Exercise ▸
Your task is to restate the listing word for word without the pictures.

Collected data ▸
+--
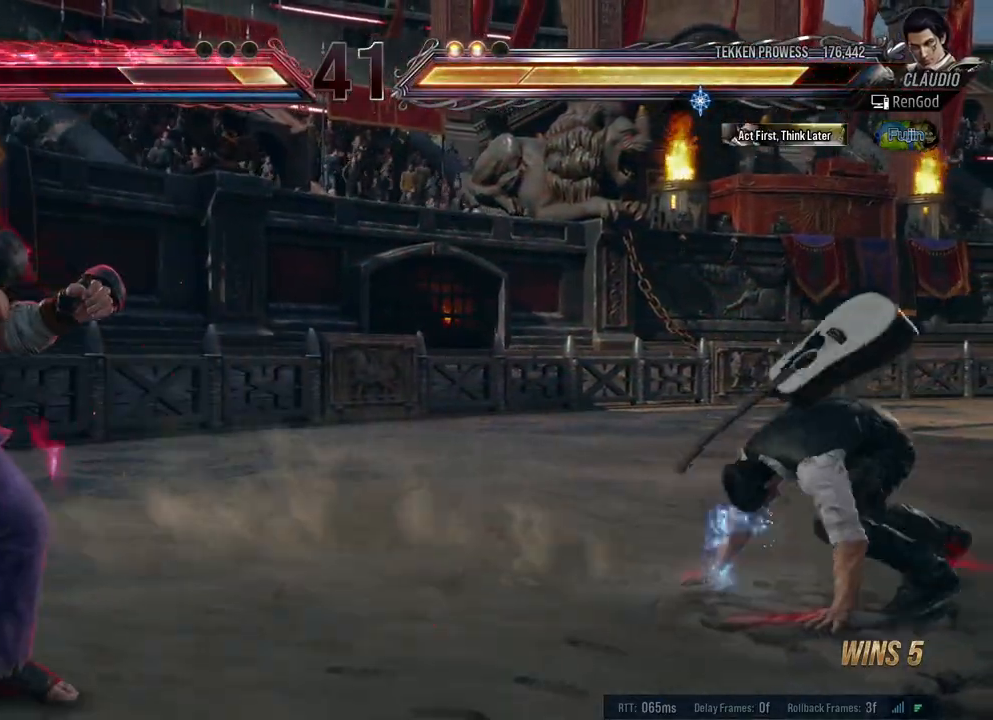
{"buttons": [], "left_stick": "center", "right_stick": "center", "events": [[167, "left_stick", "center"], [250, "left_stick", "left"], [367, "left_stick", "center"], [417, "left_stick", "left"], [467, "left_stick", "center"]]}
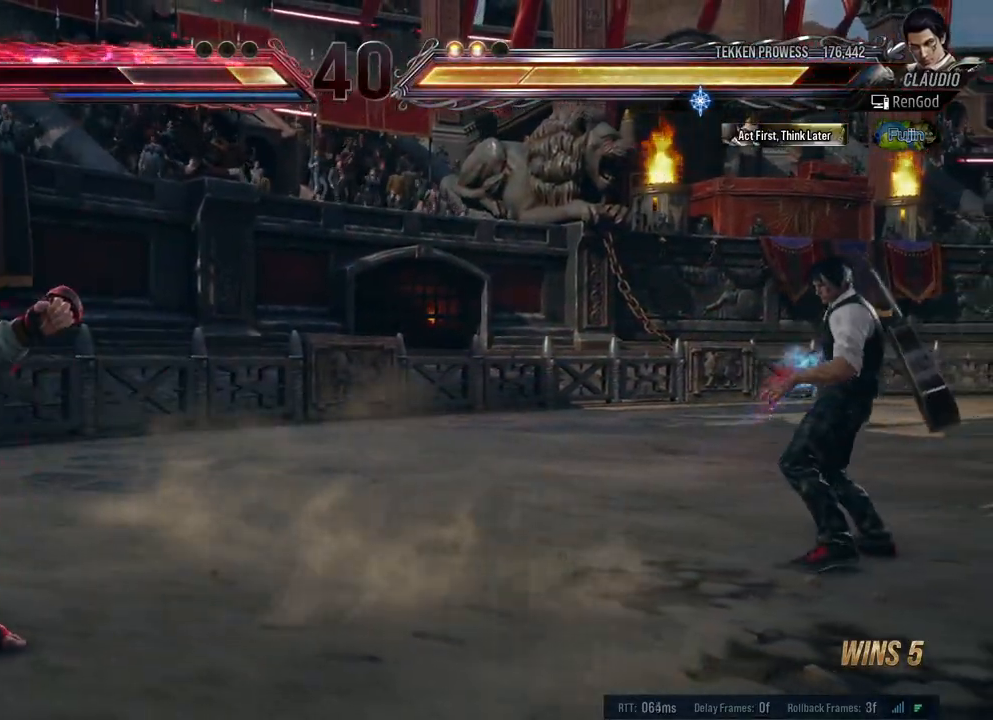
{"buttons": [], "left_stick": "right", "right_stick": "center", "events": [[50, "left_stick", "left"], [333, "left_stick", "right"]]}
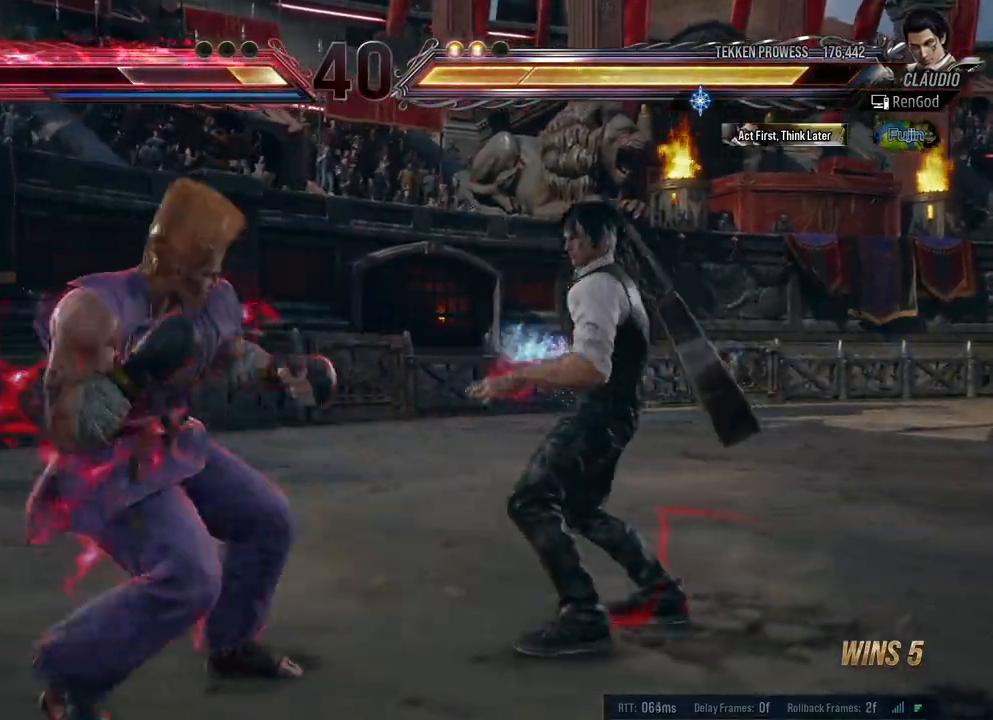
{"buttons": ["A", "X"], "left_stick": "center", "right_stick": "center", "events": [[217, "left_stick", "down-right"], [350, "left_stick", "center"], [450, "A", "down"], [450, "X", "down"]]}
+--
Output for this task ▸
{"buttons": [], "left_stick": "center", "right_stick": "center", "events": [[167, "left_stick", "center"], [250, "left_stick", "left"], [367, "left_stick", "center"], [417, "left_stick", "left"], [467, "left_stick", "center"]]}
{"buttons": [], "left_stick": "right", "right_stick": "center", "events": [[50, "left_stick", "left"], [333, "left_stick", "right"]]}
{"buttons": ["A", "X"], "left_stick": "center", "right_stick": "center", "events": [[217, "left_stick", "down-right"], [350, "left_stick", "center"], [450, "A", "down"], [450, "X", "down"]]}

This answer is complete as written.